= TASK REQUIREMENTS =
If a line in the material below holds the string "HÌNH", tally it, then give the tally alone.

= EXERCISE MATERIAL =

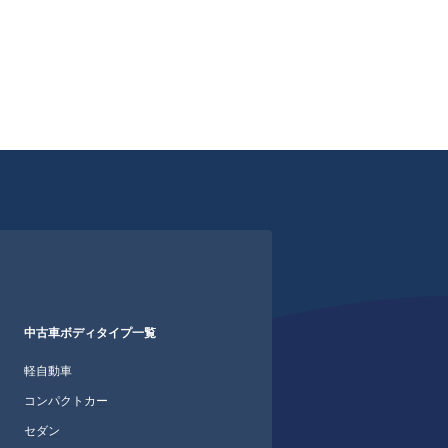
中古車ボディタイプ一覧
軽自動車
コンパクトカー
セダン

--

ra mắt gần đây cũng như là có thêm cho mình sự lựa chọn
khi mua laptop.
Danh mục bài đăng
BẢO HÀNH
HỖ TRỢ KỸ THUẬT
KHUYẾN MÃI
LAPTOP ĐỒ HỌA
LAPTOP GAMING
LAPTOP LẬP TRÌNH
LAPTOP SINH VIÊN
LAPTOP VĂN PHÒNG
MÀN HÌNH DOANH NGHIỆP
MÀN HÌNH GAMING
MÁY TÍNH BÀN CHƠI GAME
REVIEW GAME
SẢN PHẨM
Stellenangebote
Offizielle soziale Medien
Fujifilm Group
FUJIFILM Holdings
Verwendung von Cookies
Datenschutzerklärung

--

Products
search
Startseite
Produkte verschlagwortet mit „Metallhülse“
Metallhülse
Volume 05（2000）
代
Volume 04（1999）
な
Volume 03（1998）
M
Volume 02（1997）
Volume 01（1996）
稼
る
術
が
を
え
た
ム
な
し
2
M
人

= EXPECTED ANSWER =
2